- [Text passage]

━━━━━━━━━━

Exclusive-Biden to nominate economist Shambaugh as U.S. Treasury's international chief

WASHINGTON (Reuters) – U.S. President Joe Biden intends to nominate Jay Shambaugh, a George Washington University professor and former Obama administration economic adviser, as the U.S. Treasury’s next undersecretary for international affairs, a White House official said on Friday.

FILE PHOTO: Signage is seen at the United States Department of the Treasury headquarters in Washington, D.C., U.S., August 29, 2020. REUTERS/Andrew Kelly

If confirmed by the U.S. Senate, Shambaugh, an expert in international monetary, fiscal and exchange rate policy, will fill a long-vacant post as the Treasury’s top diplomat, working to coordinate economic policy with international counterparts.

Andy Baukol, a longtime Treasury career assistant secretary, has been serving as acting undersecretary and leading Treasury’s negotiations in the G7 and G20 groupings of major economies.

David Lipton, a senior Treasury adviser and former No. 2 official at the International Monetary Fund, also has been helping to guide Treasury’s international policies for the past year. These initiatives included an unprecedented $650 billion distribution of IMF monetary reserves to member countries and a global deal for a 15% corporate minimum tax.

Shambaugh’s nomination comes as the administration seeks to rally international support for stiff financial sanctions against Russia over its invasion of Ukraine and coordinate policies to sustain the COVID-19 recovery and fight inflation.

As undersecretary for international affairs, Shambaugh would oversee the Treasury’s dominant shareholdings in the IMF and the World Bank, which will play significant roles in the aftermath of the Ukraine conflict. The institutions are also seeking to push countries to step up actions to restructure debts of poor countries, warning of a growing risk of defaults.

━━━━━━━━━━

- [To do]
a - Reproduce the stretch of the Treasury nomination text from "Exclusive-Biden to nominate" through "said on Friday.", replacing "nominate" with "name" each time it occurs.
b - According to the Treasury nomination text, how large was the distribution of IMF monetary reserves to member countries?
Base every answer on the Treasury nomination text alone.

━━━━━━━━━━

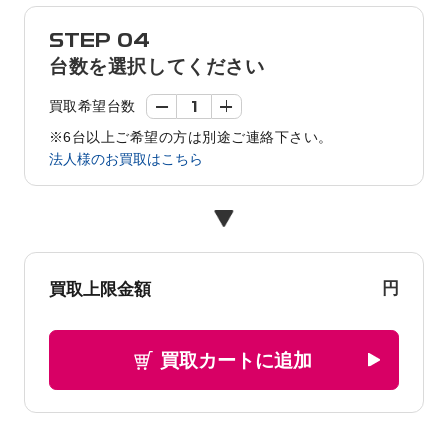
STEP 04
台数を選択してください
買取希望台数
※6台以上ご希望の方は別途ご連絡下さい。
法人様のお買取はこちら
円
買取上限金額
買取カートに追加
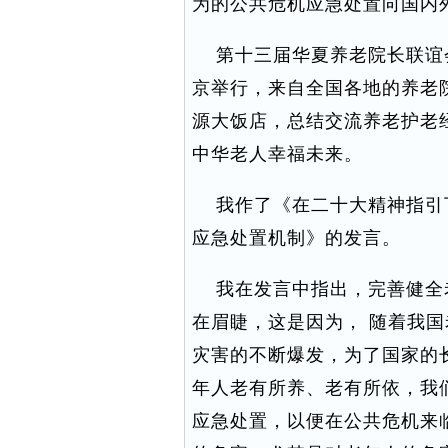
为的公共危机应急处置向国内
第十三届华夏养老院长联谊会暨
京举行，来自全国各地的养老
源大饭店，总结交流养老护老
中华老人幸福未来。
我作了《在二十大精神指引
应急处置机制》的发言。
我在发言中指出，完善健全
在眉睫，这是因为， 随着我
灾害的不断爆发，为了国家的
年人老有所养、老有所依，我
应急处置，以便在公共危机来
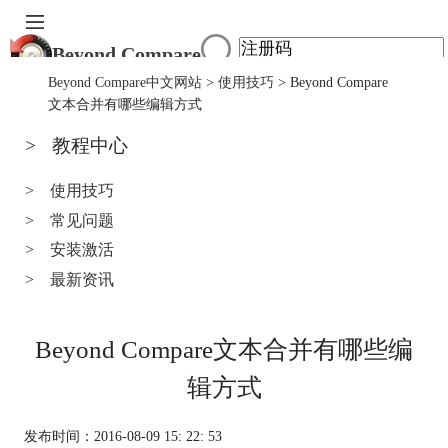
Beyond Compare
首页
Beyond Compare中文网站
>
使用技巧
> Beyond Compare
产品
文本合并有哪些编辑方式
下载
>
教程中心
服务中心
购买
>
使用技巧
>
常见问题
>
安装激活
>
最新资讯
Beyond Compare文本合并有哪些编
辑方式
发布时间：2016-08-09 15: 22: 53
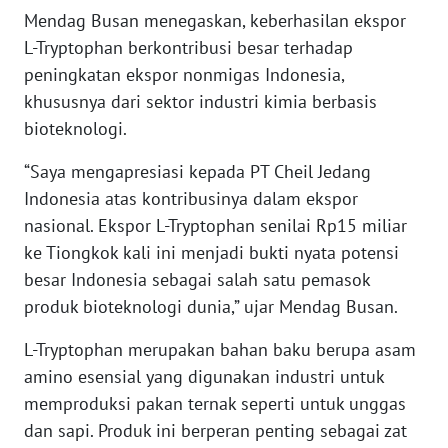
Mendag Busan menegaskan, keberhasilan ekspor
L-Tryptophan berkontribusi besar terhadap
KARIR
peningkatan ekspor nonmigas Indonesia,
khususnya dari sektor industri kimia berbasis
DISCLAIMER
bioteknologi.
Wahana
“Saya mengapresiasi kepada PT Cheil Jedang
News
Regional
Indonesia atas kontribusinya dalam ekspor
nasional. Ekspor L-Tryptophan senilai Rp15 miliar
WN
ke Tiongkok kali ini menjadi bukti nyata potensi
SUMUT
besar Indonesia sebagai salah satu pemasok
produk bioteknologi dunia,” ujar Mendag Busan.
WN
JAKARTA
L-Tryptophan merupakan bahan baku berupa asam
amino esensial yang digunakan industri untuk
WN
memproduksi pakan ternak seperti untuk unggas
JABAR
dan sapi. Produk ini berperan penting sebagai zat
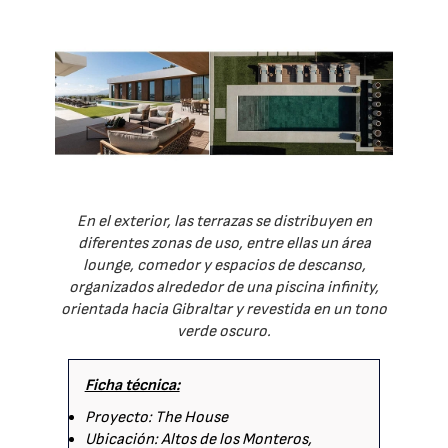
En el exterior, las terrazas se distribuyen en
diferentes zonas de uso, entre ellas un área
lounge, comedor y espacios de descanso,
organizados alrededor de una piscina infinity,
orientada hacia Gibraltar y revestida en un tono
verde oscuro.
Ficha técnica:
Proyecto: The House
Ubicación: Altos de los Monteros,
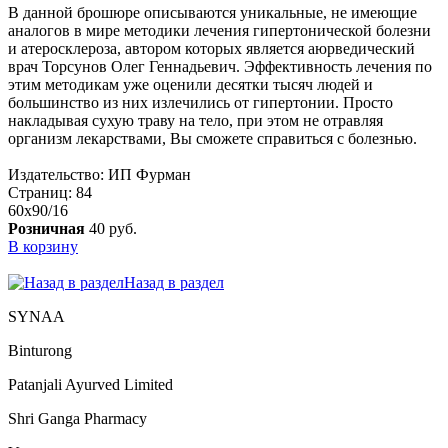
В данной брошюре описываются уникальные, не имеющие
аналогов в мире методики лечения гипертонической болезни
и атеросклероза, автором которых является аюрведический
врач Торсунов Олег Геннадьевич. Эффективность лечения по
этим методикам уже оценили десятки тысяч людей и
большинство из них излечились от гипертонии. Просто
накладывая сухую траву на тело, при этом не отравляя
организм лекарствами, Вы сможете справиться с болезнью.
Издательство: ИП Фурман
Страниц: 84
60х90/16
Розничная
40 руб.
В корзину
Назад в раздел
SYNAA
Binturong
Patanjali Ayurved Limited
Shri Ganga Pharmacy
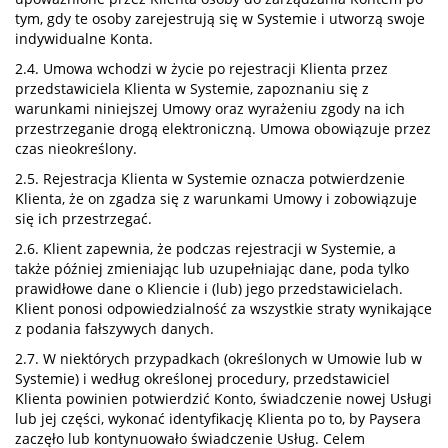
tym, gdy te osoby zarejestrują się w Systemie i utworzą swoje
indywidualne Konta.
2.4. Umowa wchodzi w życie po rejestracji Klienta przez
przedstawiciela Klienta w Systemie, zapoznaniu się z
warunkami niniejszej Umowy oraz wyrażeniu zgody na ich
przestrzeganie drogą elektroniczną. Umowa obowiązuje przez
czas nieokreślony.
2.5. Rejestracja Klienta w Systemie oznacza potwierdzenie
Klienta, że on zgadza się z warunkami Umowy i zobowiązuje
się ich przestrzegać.
2.6. Klient zapewnia, że podczas rejestracji w Systemie, a
także później zmieniając lub uzupełniając dane, poda tylko
prawidłowe dane o Kliencie i (lub) jego przedstawicielach.
Klient ponosi odpowiedzialność za wszystkie straty wynikające
z podania fałszywych danych.
2.7. W niektórych przypadkach (określonych w Umowie lub w
Systemie) i według określonej procedury, przedstawiciel
Klienta powinien potwierdzić Konto, świadczenie nowej Usługi
lub jej części, wykonać identyfikację Klienta po to, by Paysera
zaczęło lub kontynuowało świadczenie Usług. Celem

━━━━━━━━━━

- [Completed exercise]
a -
Exclusive-Biden to name economist Shambaugh as U.S. Treasury's international chief

WASHINGTON (Reuters) – U.S. President Joe Biden intends to name Jay Shambaugh, a George Washington University professor and former Obama administration economic adviser, as the U.S. Treasury’s next undersecretary for international affairs, a White House official said on Friday.

b - $650 billion